Greater efforts to negotiate disputes have increased the so-called “effectiveness rate” of bid protests. That is the percentage of protesters that obtain relief either through a protest being sustained or voluntary action taken by an agency. From 2001 to 2014, the effectiveness rate of GAO protests grew from 33 to 43 percent. It has averaged 42 percent over that past five years. The relatively large share of protests that are resolved via settlement is a significant trend, the study said.
One possible explanation for the higher effectiveness rate is the unpredictable nature of GAO opinions. Agencies tend to voluntarily take corrective actions rather than wait for GAO to sustain a protest.
Another way to read this, CRS noted, is that corrective action reflects agency risk aversion and fear of losing a protest. In this context, the high likelihood of protests being resolved through voluntary actions encourages companies to file protests. Under this line of thinking, if agencies allowed more cases to be decided on the merits, companies might be less inclined to file protests.
The ups and down of government spending also influence the rate of protests as contractors are more motivated to challenge awards when they see fewer opportunities. When federal spending was on an upswing from 2001 to 2008 — spending grew 100 percent — protests increased by 35 percent. The trend reversed from 2008 to 2014 when government spending dropped by 25 percent and protests increased by 45 percent.
CRS noted that the data that GAO provides to Congress over-represents the number of procurements protested. When more than one protest is filed in connection to a single procurement, each protest is counted separately.
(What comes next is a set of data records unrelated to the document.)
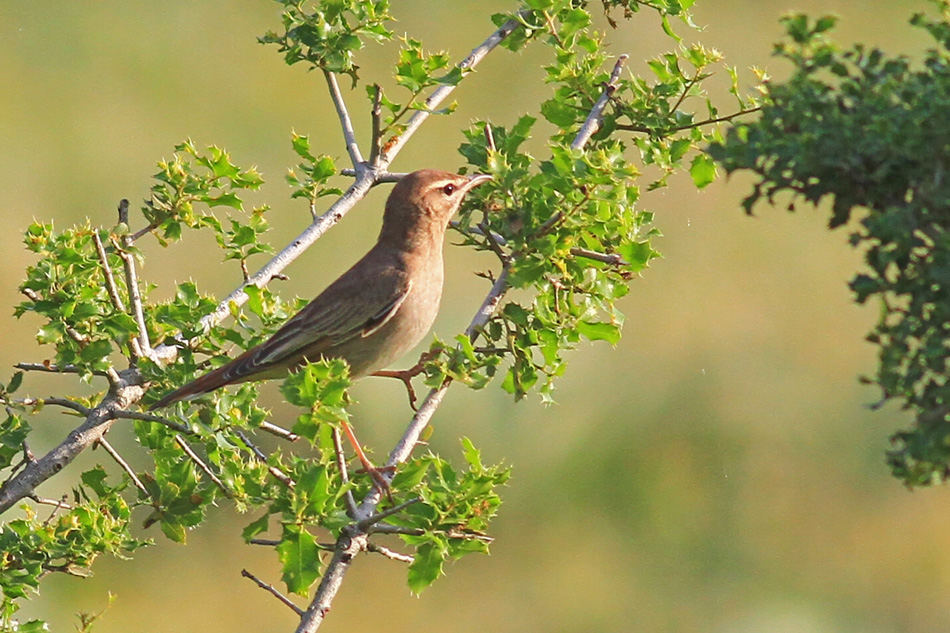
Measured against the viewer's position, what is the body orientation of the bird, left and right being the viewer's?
facing to the right of the viewer

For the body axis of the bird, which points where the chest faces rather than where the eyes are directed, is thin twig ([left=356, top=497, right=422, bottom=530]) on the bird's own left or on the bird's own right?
on the bird's own right
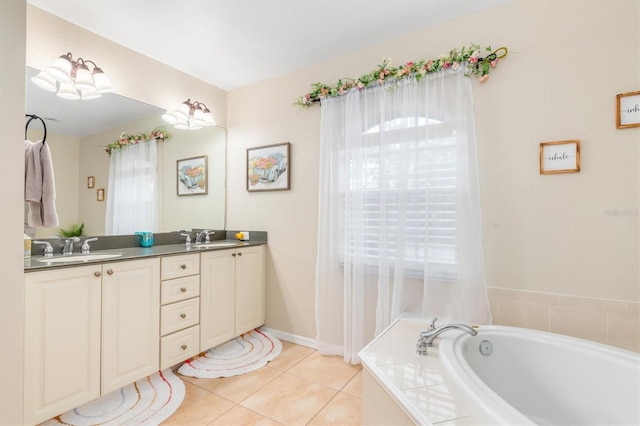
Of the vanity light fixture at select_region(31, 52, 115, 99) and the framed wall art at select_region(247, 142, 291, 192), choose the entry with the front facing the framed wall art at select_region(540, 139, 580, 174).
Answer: the vanity light fixture

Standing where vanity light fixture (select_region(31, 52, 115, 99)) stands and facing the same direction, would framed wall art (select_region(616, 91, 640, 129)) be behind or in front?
in front

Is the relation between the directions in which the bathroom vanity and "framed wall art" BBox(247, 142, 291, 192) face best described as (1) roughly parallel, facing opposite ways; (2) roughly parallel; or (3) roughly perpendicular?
roughly perpendicular

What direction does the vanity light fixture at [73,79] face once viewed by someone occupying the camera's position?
facing the viewer and to the right of the viewer

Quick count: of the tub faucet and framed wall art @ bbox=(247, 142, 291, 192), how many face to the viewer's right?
1

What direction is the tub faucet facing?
to the viewer's right

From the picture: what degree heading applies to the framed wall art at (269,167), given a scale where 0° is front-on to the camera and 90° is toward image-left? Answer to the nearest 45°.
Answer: approximately 45°

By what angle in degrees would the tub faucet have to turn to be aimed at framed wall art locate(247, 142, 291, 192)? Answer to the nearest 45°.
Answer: approximately 135° to its left

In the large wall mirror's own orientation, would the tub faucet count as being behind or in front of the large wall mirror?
in front

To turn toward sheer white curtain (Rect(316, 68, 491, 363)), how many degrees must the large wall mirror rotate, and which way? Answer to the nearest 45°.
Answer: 0° — it already faces it

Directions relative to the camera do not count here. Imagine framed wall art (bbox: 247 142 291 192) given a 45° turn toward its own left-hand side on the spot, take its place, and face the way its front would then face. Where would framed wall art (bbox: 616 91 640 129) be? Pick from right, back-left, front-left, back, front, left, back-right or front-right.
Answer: front-left

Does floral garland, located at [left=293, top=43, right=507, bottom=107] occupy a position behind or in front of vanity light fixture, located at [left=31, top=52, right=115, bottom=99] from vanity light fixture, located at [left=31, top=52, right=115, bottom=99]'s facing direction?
in front
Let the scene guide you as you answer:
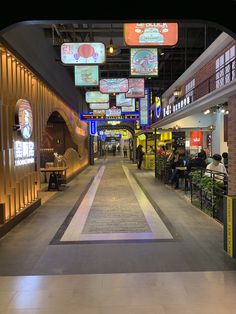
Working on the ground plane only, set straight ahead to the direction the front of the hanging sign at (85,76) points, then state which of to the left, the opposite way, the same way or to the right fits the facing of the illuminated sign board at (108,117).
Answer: the same way

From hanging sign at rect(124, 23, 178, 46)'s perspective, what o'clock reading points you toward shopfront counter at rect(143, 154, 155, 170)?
The shopfront counter is roughly at 6 o'clock from the hanging sign.

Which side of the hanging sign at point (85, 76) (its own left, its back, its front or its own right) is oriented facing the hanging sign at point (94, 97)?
back

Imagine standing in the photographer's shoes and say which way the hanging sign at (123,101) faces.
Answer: facing the viewer

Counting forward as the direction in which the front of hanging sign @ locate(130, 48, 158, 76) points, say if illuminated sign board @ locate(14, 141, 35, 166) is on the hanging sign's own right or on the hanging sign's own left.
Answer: on the hanging sign's own right

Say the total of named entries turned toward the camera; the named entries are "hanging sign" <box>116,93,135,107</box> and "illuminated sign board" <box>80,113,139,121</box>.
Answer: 2

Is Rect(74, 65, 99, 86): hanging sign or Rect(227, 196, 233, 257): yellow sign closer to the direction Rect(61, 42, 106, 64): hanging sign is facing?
the yellow sign

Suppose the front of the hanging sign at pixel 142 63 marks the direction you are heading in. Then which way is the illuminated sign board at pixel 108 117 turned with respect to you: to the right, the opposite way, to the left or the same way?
the same way

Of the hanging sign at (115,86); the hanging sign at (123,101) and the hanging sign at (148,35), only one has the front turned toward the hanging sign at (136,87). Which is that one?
the hanging sign at (123,101)

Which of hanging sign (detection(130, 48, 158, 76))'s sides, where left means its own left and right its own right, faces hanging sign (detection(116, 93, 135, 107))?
back

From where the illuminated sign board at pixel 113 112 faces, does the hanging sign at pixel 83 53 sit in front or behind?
in front

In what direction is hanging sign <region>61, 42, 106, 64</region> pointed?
toward the camera

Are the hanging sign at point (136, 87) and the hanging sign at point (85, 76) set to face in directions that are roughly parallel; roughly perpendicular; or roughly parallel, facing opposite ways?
roughly parallel

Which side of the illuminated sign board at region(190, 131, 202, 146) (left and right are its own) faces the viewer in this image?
front

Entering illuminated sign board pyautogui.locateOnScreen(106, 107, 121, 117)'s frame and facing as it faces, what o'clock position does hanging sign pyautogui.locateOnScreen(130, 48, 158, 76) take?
The hanging sign is roughly at 12 o'clock from the illuminated sign board.

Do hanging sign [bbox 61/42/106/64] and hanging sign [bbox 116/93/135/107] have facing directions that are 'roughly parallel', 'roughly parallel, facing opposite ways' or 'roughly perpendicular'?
roughly parallel

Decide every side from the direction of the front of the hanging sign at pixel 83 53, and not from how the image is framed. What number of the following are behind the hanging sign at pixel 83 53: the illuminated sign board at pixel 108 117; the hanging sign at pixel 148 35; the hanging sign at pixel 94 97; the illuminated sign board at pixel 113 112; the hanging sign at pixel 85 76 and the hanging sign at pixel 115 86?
5
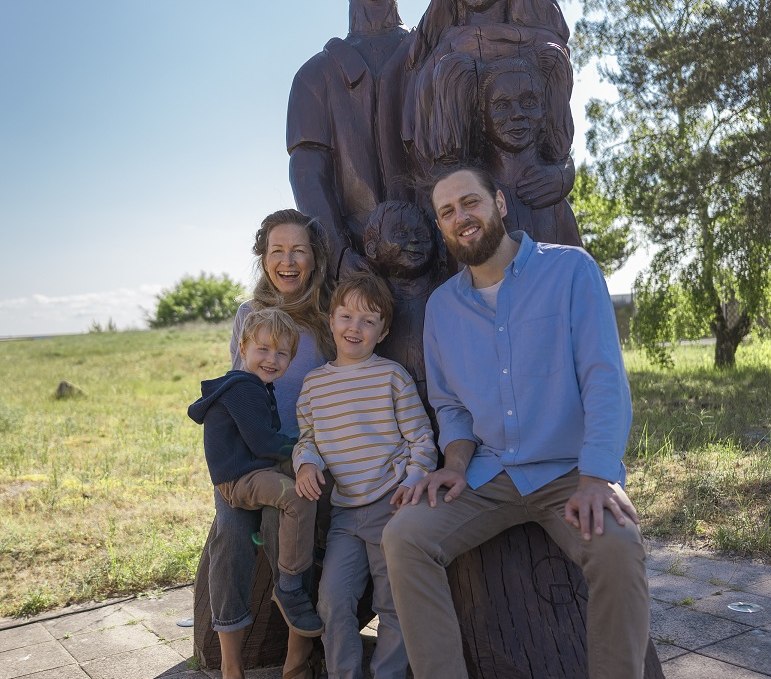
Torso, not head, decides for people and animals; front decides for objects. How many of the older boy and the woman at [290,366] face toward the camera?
2

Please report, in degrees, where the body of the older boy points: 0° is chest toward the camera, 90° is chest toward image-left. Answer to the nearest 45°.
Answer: approximately 0°

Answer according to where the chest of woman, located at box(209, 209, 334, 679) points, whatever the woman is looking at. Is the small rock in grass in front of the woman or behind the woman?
behind

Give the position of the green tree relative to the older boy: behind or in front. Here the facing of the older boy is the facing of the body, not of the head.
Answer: behind

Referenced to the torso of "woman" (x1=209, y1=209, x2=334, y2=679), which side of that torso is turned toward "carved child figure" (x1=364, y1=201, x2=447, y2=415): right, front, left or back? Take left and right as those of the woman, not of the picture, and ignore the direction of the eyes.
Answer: left

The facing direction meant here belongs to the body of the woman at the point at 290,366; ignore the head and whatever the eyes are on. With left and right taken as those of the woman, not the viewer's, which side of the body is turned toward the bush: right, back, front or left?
back

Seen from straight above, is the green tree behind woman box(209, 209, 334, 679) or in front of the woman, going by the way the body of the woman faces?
behind

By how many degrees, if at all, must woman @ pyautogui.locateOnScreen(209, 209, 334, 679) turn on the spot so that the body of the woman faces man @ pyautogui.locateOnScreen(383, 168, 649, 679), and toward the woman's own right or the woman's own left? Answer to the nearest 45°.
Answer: approximately 45° to the woman's own left
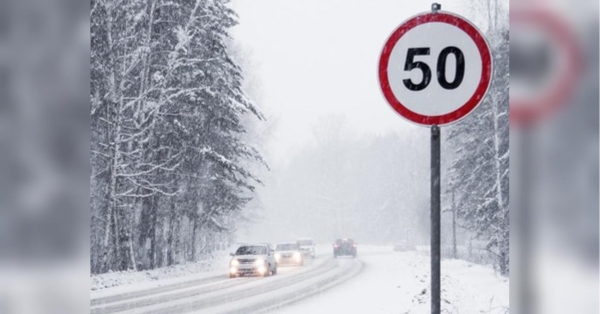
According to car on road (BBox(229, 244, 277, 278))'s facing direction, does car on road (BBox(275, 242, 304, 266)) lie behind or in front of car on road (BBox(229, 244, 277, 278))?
behind

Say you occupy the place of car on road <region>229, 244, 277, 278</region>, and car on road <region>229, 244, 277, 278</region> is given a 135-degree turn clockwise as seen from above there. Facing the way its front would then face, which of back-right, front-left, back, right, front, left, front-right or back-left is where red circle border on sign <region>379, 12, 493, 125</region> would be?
back-left

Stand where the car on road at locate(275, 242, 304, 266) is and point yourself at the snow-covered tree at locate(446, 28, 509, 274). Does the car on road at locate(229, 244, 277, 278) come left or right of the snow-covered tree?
right

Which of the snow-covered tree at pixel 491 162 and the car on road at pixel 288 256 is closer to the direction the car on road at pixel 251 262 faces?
the snow-covered tree

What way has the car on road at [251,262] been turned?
toward the camera

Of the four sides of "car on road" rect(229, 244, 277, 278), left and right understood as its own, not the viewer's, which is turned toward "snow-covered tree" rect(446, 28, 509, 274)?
left
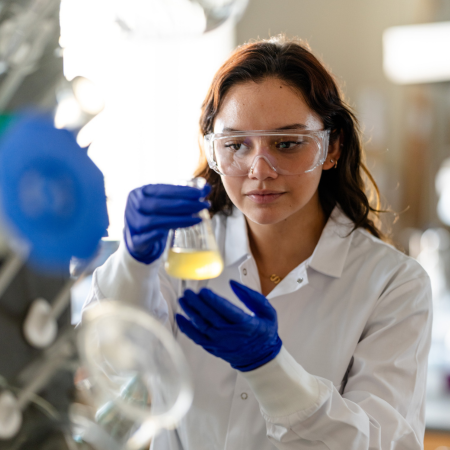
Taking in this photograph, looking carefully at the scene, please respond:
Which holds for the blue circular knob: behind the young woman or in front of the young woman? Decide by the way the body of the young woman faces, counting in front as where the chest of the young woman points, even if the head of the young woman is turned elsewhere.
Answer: in front

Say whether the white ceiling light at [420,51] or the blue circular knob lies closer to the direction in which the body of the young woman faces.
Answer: the blue circular knob

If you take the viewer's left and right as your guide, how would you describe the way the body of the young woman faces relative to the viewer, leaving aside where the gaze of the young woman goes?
facing the viewer and to the left of the viewer

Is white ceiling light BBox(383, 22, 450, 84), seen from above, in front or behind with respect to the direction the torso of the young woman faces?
behind
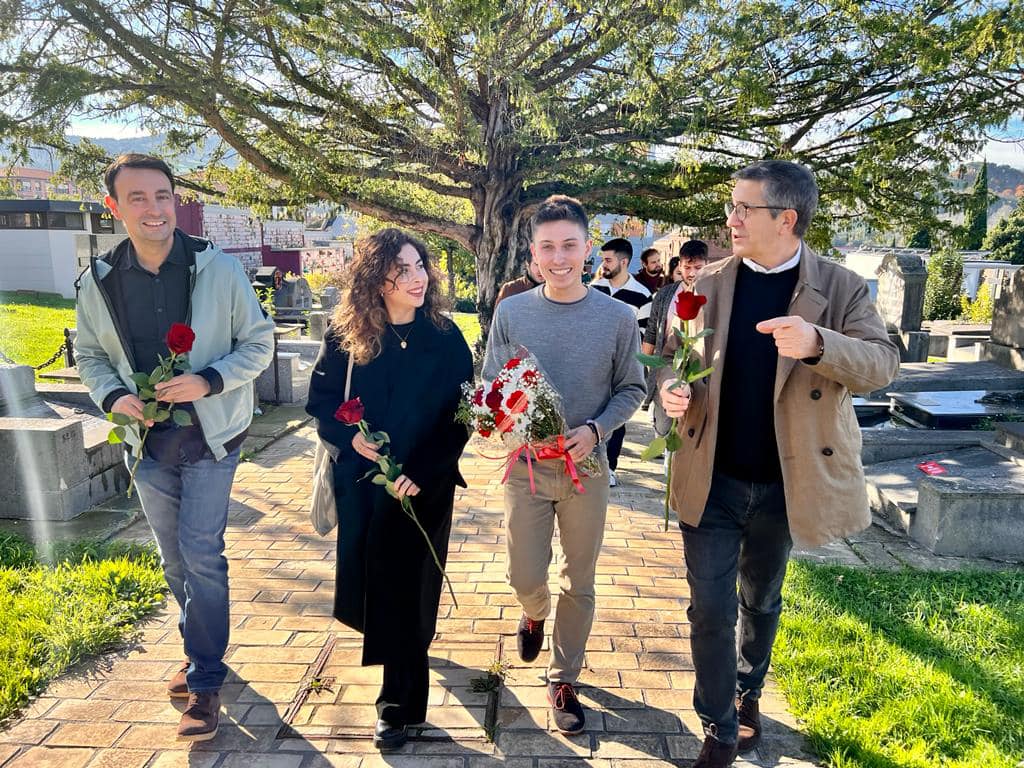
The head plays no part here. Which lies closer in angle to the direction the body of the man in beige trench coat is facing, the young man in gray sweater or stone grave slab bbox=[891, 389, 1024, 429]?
the young man in gray sweater

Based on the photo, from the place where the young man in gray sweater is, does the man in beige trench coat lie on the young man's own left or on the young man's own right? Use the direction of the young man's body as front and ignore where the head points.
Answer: on the young man's own left

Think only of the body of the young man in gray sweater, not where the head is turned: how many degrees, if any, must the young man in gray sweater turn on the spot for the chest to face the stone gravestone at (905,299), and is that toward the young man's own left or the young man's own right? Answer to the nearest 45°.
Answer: approximately 135° to the young man's own left

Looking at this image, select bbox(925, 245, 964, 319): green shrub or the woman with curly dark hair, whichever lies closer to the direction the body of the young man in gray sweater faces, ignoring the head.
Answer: the woman with curly dark hair

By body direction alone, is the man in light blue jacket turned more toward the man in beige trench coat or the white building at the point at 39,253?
the man in beige trench coat

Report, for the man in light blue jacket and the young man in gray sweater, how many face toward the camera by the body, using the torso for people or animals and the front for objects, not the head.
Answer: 2

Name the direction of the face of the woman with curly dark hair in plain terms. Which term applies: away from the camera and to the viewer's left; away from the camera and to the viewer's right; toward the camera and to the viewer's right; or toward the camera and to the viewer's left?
toward the camera and to the viewer's right

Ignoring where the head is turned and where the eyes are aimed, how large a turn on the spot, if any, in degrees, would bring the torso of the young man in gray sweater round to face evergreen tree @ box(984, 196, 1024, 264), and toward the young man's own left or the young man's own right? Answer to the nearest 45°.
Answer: approximately 135° to the young man's own left

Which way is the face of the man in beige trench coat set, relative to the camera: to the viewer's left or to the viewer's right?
to the viewer's left
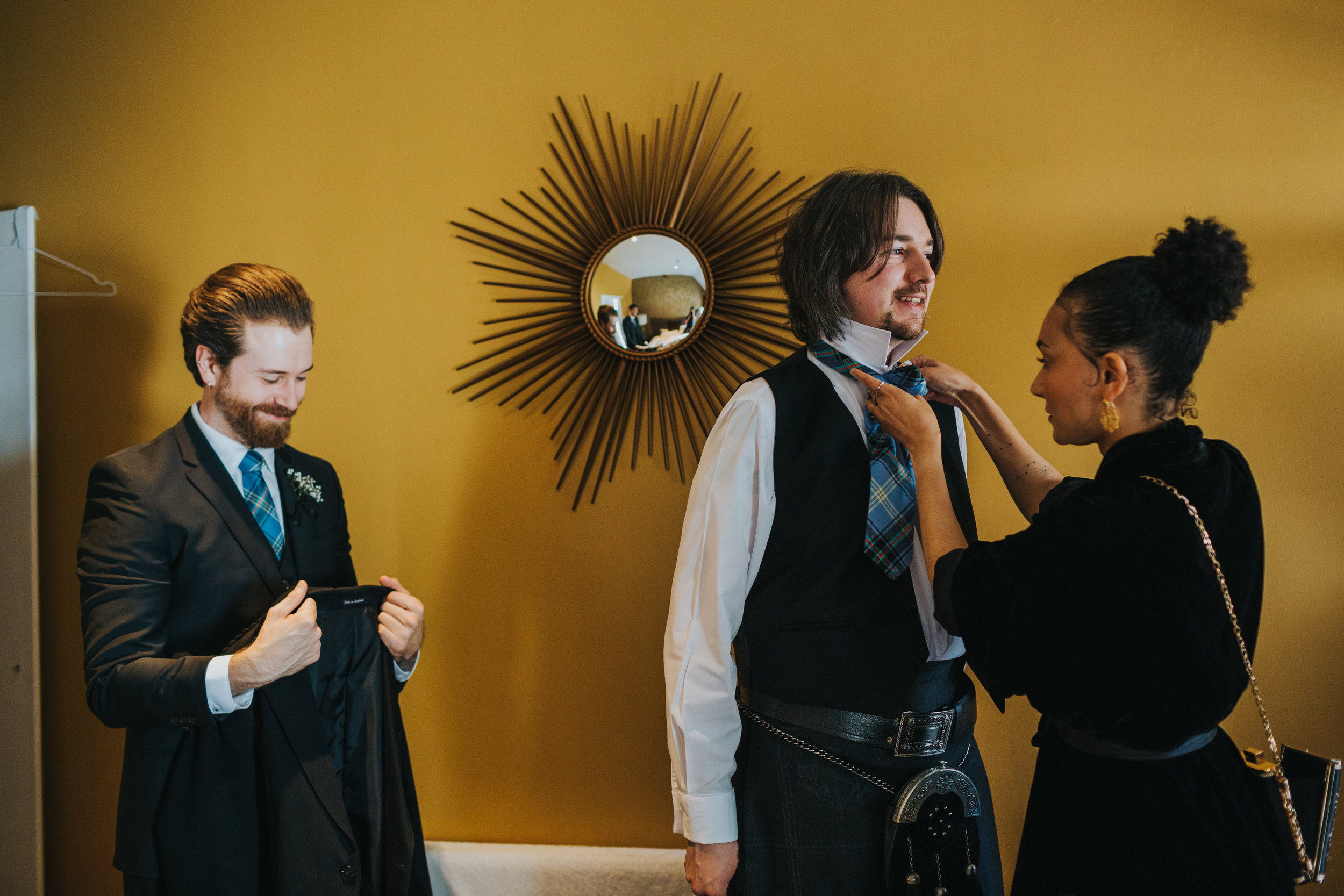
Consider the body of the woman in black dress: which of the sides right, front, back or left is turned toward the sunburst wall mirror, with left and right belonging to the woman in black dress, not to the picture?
front

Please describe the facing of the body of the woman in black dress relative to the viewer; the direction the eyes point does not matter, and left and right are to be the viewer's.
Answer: facing away from the viewer and to the left of the viewer

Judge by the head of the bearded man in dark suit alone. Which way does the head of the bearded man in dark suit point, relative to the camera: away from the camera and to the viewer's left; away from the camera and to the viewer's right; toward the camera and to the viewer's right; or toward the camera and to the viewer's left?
toward the camera and to the viewer's right

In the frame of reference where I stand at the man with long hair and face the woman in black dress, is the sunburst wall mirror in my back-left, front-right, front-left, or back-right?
back-left

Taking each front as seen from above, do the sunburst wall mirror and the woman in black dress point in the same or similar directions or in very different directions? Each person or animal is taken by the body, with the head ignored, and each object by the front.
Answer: very different directions

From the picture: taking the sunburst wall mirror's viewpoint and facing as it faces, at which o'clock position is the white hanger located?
The white hanger is roughly at 3 o'clock from the sunburst wall mirror.

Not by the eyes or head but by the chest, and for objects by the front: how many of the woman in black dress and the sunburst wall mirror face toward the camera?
1

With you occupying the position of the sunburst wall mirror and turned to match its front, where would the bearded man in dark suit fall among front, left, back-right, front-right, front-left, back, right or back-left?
front-right

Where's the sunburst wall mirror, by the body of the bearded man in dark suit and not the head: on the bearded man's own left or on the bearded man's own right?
on the bearded man's own left

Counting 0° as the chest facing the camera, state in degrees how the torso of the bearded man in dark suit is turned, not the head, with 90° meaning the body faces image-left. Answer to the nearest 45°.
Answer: approximately 315°

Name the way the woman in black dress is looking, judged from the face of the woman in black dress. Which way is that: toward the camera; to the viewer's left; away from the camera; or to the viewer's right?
to the viewer's left

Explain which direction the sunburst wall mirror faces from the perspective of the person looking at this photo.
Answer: facing the viewer

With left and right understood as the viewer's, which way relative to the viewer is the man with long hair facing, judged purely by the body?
facing the viewer and to the right of the viewer
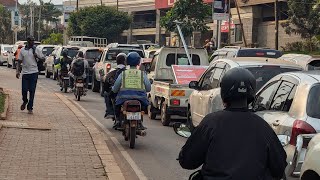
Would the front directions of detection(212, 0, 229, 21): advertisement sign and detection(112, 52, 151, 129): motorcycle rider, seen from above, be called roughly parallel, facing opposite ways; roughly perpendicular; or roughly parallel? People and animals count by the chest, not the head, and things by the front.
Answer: roughly parallel, facing opposite ways

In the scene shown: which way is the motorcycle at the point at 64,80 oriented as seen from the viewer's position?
away from the camera

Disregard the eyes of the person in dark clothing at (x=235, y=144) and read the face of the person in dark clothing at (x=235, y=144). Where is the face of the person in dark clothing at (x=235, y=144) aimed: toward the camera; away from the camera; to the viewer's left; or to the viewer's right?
away from the camera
In 2014, GAO processed 2,269 filings but only 2,135 procurements were protested.
The study also delved into the psychological warfare between agencies and contractors.
Federal procurement officials’ aversion to protests drives behavior that may or may not benefit contractors. The prospect of companies filing a protest influences agency behavior in ways that affect contractors sometimes positively but also negatively.
The threat of protests may motivate agency officials to do more rigorous market research, hold a competition instead of awarding a sole-source contract, or conduct more thorough and fair competitions. But fear of protests also could prompt officials to structure contracts in ways that are less likely to be protested, such as using “lowest price technically acceptable” as award criteria, instead of a best-value competition when best value may be more appropriate.